[WHAT YOU WILL DO] Wherever the word "text" occurs in the lines below, copy the whole line.

(Edit tracking data)
◇ ◇ ◇ ◇ ◇

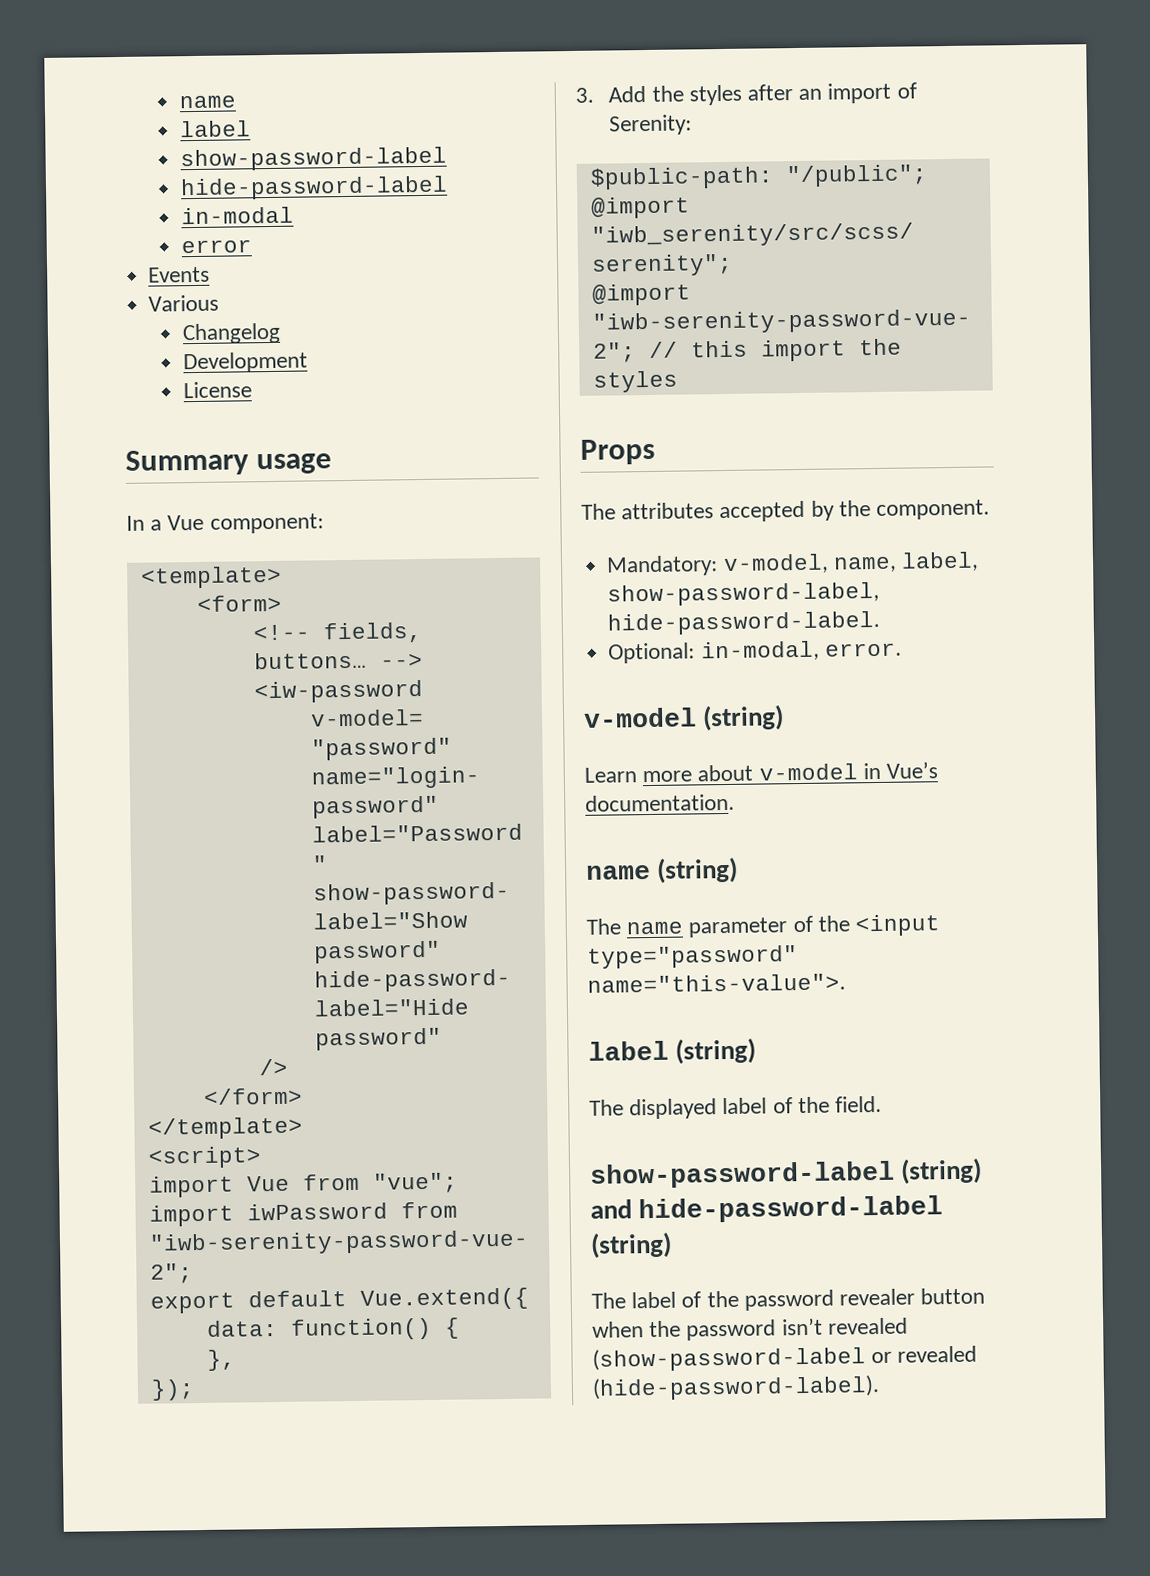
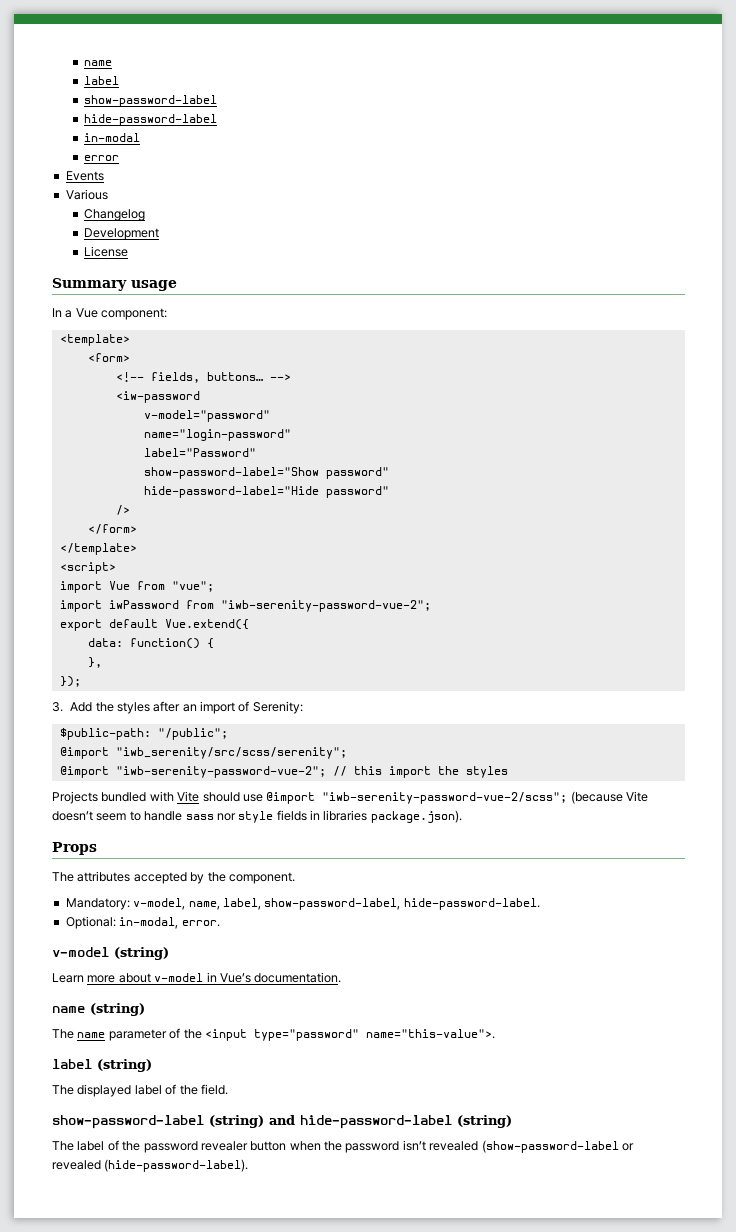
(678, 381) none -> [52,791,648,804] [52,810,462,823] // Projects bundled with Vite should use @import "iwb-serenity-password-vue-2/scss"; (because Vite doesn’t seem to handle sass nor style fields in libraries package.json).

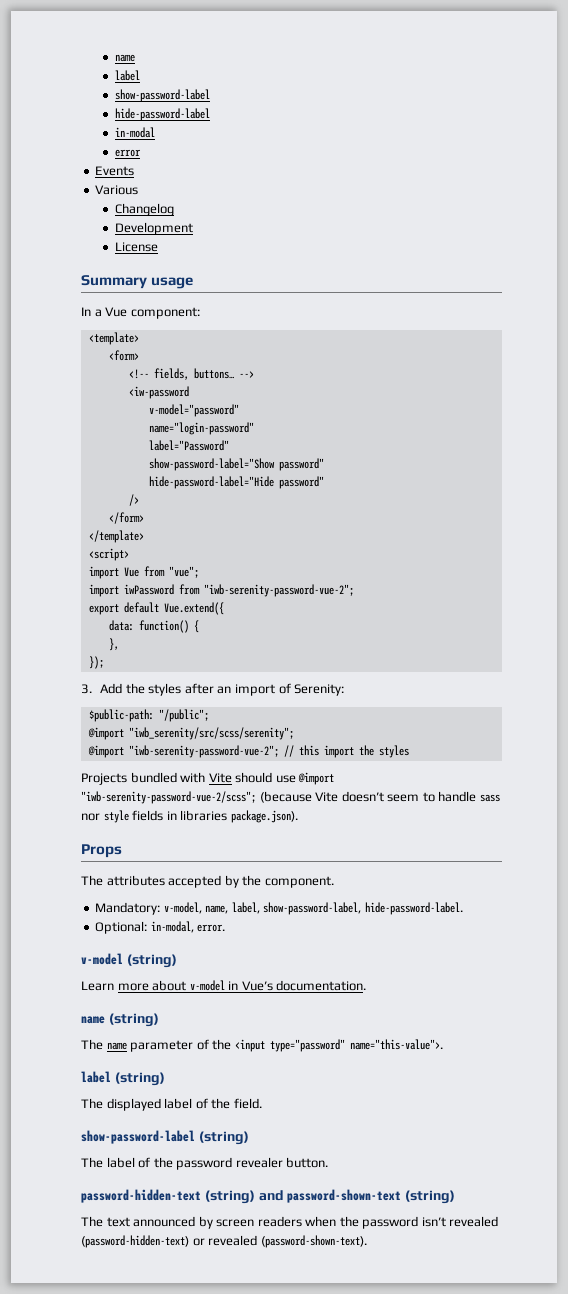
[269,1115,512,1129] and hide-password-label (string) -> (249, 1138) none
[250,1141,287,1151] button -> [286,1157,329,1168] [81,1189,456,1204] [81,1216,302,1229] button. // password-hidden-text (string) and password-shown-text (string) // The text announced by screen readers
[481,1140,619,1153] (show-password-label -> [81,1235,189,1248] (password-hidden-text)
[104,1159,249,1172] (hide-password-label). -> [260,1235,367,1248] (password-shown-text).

◇ ◇ ◇ ◇ ◇

[THE ANSWER]
[250,1141,287,1151] button -> [286,1157,329,1168] [81,1189,456,1204] [81,1216,302,1229] button. // password-hidden-text (string) and password-shown-text (string) // The text announced by screen readers
[481,1140,619,1153] (show-password-label -> [81,1235,189,1248] (password-hidden-text)
[104,1159,249,1172] (hide-password-label). -> [260,1235,367,1248] (password-shown-text).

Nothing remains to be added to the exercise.